Correctly set your LLM deployment options

  • Model Precision: Select the precision level for the model weights. Lower-bit precision reduces GPU memory usage and can improve speed, while higher precision may preserve better output quality.
Precision VRAM needed Quality Speed When to use
4-bit ~24GB Good Fastest Cost-sensitive, high volume
8-bit ~40GB Better Fast Best quality/cost balance
16-bit ~64GB Best Slower Maximum quality
  • Throughput Requirements: Set how many requests the model should handle at the same time per GPU. Higher concurrency can improve throughput but may require more GPU memory.

  • Request Sizing: Choose the maximum number of tokens you need to process in a single request. Higher context windows are useful for large documents or multi-turn chats but increase memory usage.

Step 3: Choose the right GPU

Choose GPU for Gemma 4 31B

Gemma 4 31B is inference-friendly, but your experience depends on VRAM, context length, and precision.

  • Recommended minimum: 32 GB VRAM

  • Good baseline: 48 GB VRAM

  • High throughput / heavy batching: 80 GB+ VRAM

Step 4: Choose GPU count and Datacenter

Number of GPUs

  • Choose the GPU count based on your model size and expected traffic.
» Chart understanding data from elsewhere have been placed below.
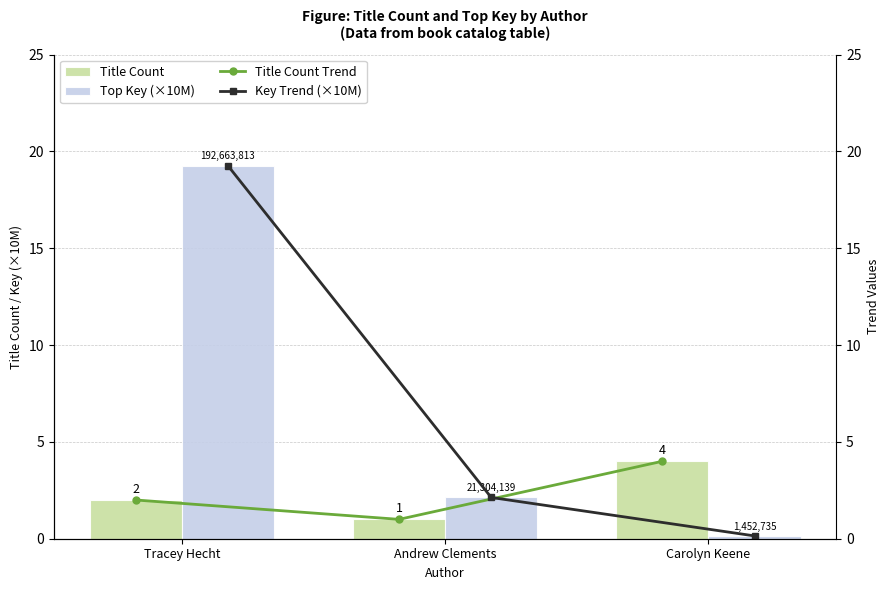

What is the average value of the Title Count series?

2.3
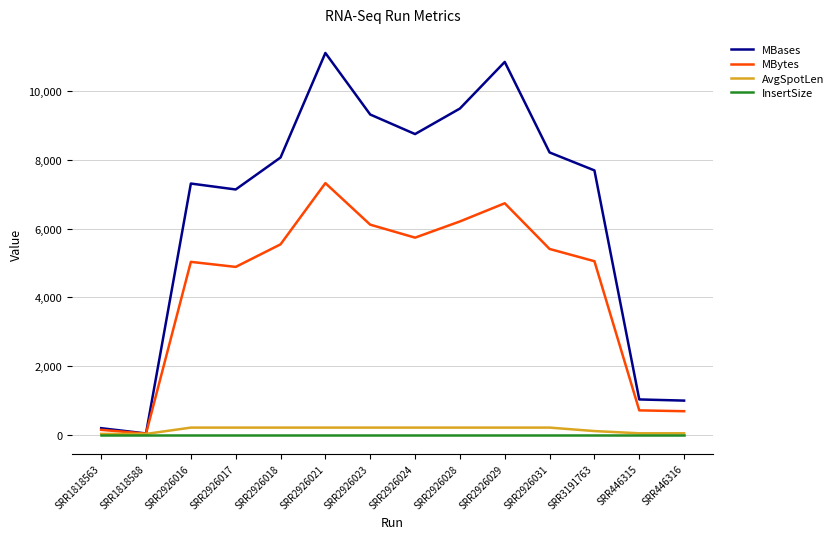

True or false: AvgSpotLen has a value of 202 at SRR2926023.

True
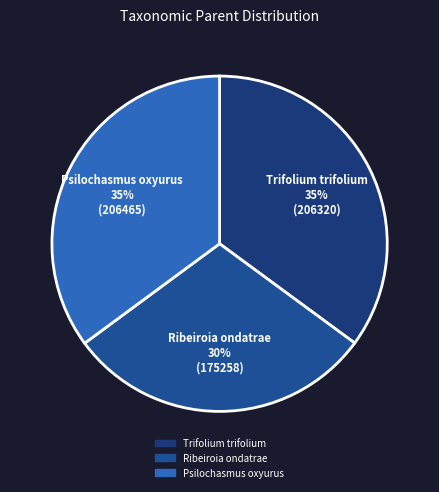

To the nearest percent, what percentage of the pie is Trifolium trifolium?

35%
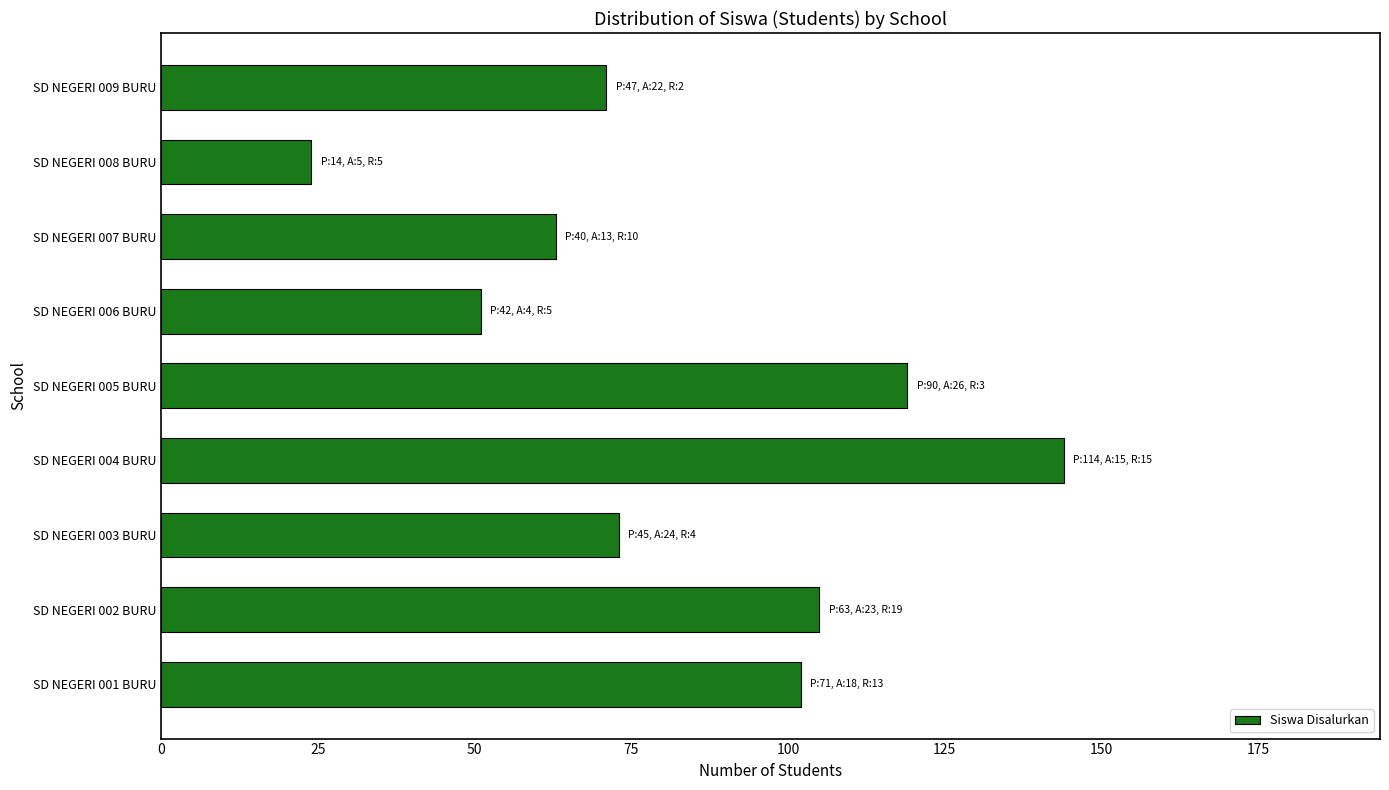

List the labels in order of value, largest first.

SD NEGERI 004 BURU, SD NEGERI 005 BURU, SD NEGERI 002 BURU, SD NEGERI 001 BURU, SD NEGERI 003 BURU, SD NEGERI 009 BURU, SD NEGERI 007 BURU, SD NEGERI 006 BURU, SD NEGERI 008 BURU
Larger models or higher concurrency usually need more GPUs.

  • Increasing GPUs can improve throughput and reduce latency, but it also increases deployment cost.

Datacenter

  • Select a datacenter close to your users to reduce network latency and improve response times.

  • Choose a region that meets your data residency, availability, and compliance requirements.

Step 5: Choose pricing for your deployment

  • On-Demand 15 : You get billed in increments of 15-minutes

  • On-Demand 30 : You get billed in increments of 30-minutes. Choose this as it's cheaper on a per-minute basis.

Hit Deploy !

  • It takes some time to find the GPU resources and allocate them for you.

  • After that provisioning of the selected model and the API starts, which can further take 5-15 mins depending on the size of model.

  • At last, you will see a "Model Ready" indicator which indicates that it's ready for use.

Check Deployment Logs

Deployment Logs

Check System Health

System Health

OpenAI-compatible endpoint snippet

Use your deployed Gemma 4 31B endpoint with OpenAI-style clients.

curl https://YOUR_ENDPOINT/v1/chat/completions \
  -H "Authorization: Bearer YOUR_API_KEY" \
  -H "Content-Type: application/json" \
  -d '{ \
    "model": "gemma-4-31b", \
    "messages": [ \
      {"role": "system", "content": "You are a helpful assistant."}, \
      {"role": "user", "content": "Write a concise product description for my app."} \
    ], \
    "temperature": 0.7,
    "stream": true
  }'

Congratulations! You are ready with your LLM endpoint.